Der erste Radwanderweg in Thüringen, der durch den ADFC zertifiziert wurde, ist der 128 Kilometer lange Ilmtal-Radweg. Die Tester des Allgemeinen Deutschen Fahrrad-Clubs bewerten nicht nur die Streckenführung. Es kommt vielmehr ein Prüfkatalog zur Anwendung, der bundesweit einheitlich ist. Kriterien sind die Ausschilderung, der Belag und die Sicherheit des Radweges. Auch die Gastronomie und Übernachtungsmöglichkeiten an der Strecke gehen in die Bewertung ein. Eine besondere Stärke des Ilmtal-Radweges ist die vielfältige Streckenführung entlang der Ilm.

Streckenführung

Die Route führt meist abseits der Hauptstraßen über befestigte Wege, nur ein kurzer Abschnitt nutzt eine wenig befahrene Landstraße. Es ist keine Einsteigerstrecke, immer wieder gilt es, Anstiege zu bewältigen, Schieben nicht ausgeschlossen. Aber auch Familien mit Kindern können den Weg durchaus befahren, wenn schon etwas Erfahrung vorhanden ist.

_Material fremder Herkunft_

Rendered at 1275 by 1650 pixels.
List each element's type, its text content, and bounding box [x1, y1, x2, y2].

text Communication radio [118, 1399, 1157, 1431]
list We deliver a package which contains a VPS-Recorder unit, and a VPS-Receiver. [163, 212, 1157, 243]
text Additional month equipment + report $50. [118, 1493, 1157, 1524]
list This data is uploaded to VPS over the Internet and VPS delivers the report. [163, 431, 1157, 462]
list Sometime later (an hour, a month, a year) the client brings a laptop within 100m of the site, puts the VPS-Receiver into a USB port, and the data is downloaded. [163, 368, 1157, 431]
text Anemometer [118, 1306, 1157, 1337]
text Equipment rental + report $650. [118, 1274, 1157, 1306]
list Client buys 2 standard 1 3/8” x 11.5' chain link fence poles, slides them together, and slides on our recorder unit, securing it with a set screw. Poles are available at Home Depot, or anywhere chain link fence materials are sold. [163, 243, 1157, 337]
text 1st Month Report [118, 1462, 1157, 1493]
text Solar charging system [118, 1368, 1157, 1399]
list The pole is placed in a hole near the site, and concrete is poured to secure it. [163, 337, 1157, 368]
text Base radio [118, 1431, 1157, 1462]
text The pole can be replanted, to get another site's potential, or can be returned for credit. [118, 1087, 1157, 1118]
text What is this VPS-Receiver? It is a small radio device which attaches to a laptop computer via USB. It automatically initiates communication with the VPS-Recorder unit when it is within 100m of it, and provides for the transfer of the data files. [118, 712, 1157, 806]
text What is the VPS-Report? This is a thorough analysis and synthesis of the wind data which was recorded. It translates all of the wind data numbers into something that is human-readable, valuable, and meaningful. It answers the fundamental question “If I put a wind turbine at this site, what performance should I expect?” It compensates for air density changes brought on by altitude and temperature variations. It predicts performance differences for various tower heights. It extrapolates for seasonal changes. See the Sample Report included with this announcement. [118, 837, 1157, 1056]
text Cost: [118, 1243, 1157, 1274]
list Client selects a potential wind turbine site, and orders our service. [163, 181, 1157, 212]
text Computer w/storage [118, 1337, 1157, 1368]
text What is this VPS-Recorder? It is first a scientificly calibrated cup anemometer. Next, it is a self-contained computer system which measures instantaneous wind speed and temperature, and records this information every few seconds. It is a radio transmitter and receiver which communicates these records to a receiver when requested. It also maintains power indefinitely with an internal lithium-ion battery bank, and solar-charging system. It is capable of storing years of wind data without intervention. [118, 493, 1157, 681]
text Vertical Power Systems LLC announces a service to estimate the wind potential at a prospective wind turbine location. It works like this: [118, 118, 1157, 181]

Bei den Fahrradurlaubern ist die Strecke sehr beliebt. Eine Umfrage ergab, dass mehr als die Hälfte wiederkommen wollen. Und zwei Drittel würden ihn Freunden und Bekannten weiterempfehlen. Der Radweg bietet jede Menge Abwechslung. Das Mittlere Ilmtal und der Thüringer Wald sind nicht nur landschaftlich sehr reizvoll, man findet hier auch zahlreiche Sehenswürdigkeiten.

Sehenswürdigkeiten

Der Startpunkt liegt an der Quelle der Ilm in Allzunah. In fast jedem Ort an der Strecke lohnen sich Abstecher, es gibt ein GoetheStadtMuseum in Ilmenau und ein Schaubergwerk bei Langewiesen. Eine Museumsbrauerei sowie die Senfmühle in Kleinhettstedt laden zur Besichtigung ein. Auf dem weiteren Weg durch das Ilmtal gibt es eine Karsthöhle, Mühlen, Schlösser und sehenswerte Bauernhäuser. Der Goethebrunnen in Bad Berta spendet Heilwasser.

Auch auf der zweiten Hälfte des Radwanderweges wird es nicht langweilig, zu sehen gibt es eine historische Zollbrücke. Ein Abstecher nach Weimar lohnt in jedem Fall, der Park an der Ilm und zahlreiche Museen warten auf Besucher. Die Liste der Schlösser und Parks an der Ilm will gar nicht abreißen. Es lohnt der Besuch der Wasserburg in Niederroßla, Bad Salza wartet mit Therme und Kurpark und in Sonnendorf kann man Wein direkt beim Winzer genießen.